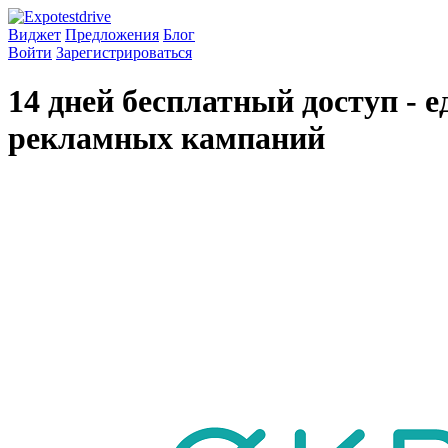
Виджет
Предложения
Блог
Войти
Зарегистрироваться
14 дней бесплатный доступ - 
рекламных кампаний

== == ==

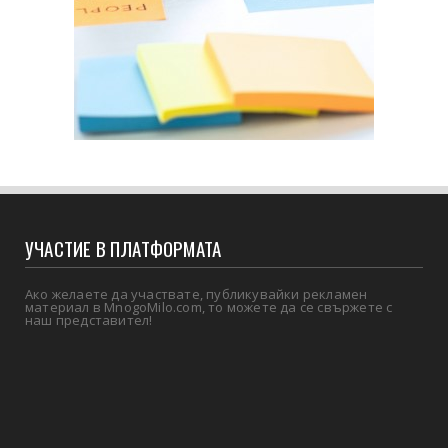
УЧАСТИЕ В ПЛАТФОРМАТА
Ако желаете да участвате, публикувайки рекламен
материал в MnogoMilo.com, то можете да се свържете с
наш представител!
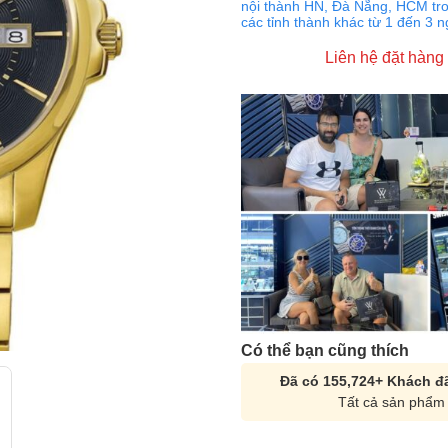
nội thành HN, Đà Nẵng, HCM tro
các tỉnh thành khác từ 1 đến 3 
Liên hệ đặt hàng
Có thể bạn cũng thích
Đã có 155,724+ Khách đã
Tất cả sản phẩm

== == ==

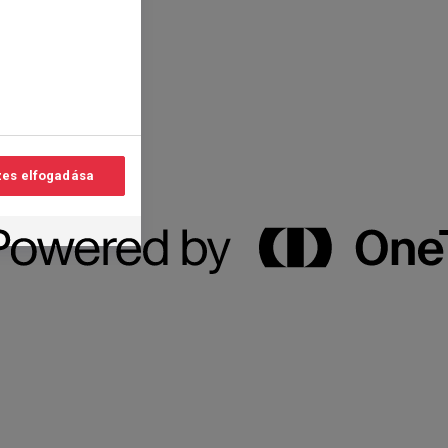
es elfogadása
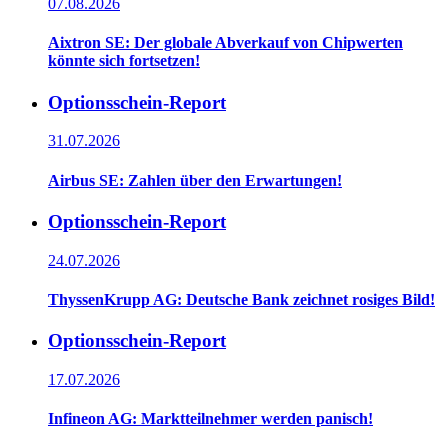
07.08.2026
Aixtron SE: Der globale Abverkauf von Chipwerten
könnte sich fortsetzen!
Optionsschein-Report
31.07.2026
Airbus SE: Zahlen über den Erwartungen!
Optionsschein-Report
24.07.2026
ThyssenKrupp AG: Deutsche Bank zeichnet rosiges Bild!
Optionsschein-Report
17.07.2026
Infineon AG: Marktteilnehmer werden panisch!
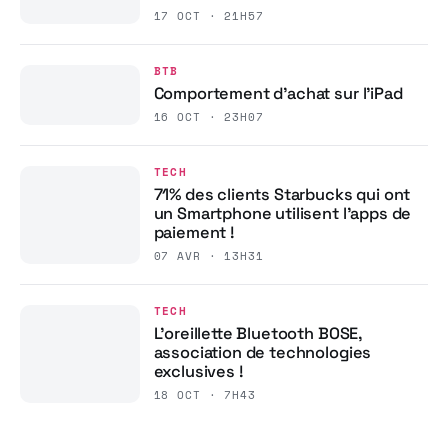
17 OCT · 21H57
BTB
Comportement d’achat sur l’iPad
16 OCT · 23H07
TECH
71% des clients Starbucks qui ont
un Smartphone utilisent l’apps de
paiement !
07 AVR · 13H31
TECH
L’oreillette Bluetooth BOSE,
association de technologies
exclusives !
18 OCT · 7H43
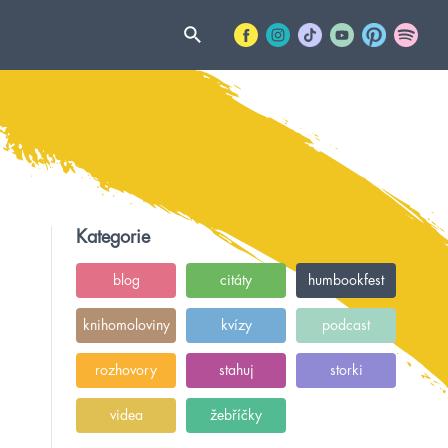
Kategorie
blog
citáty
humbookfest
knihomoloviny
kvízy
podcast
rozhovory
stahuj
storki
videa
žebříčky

== == ==

## Exercise objective
Return all lines from the entries that contain the string "thành".

## Your solution
nội thành HN, Đà Nẵng, HCM tro
các tỉnh thành khác từ 1 đến 3 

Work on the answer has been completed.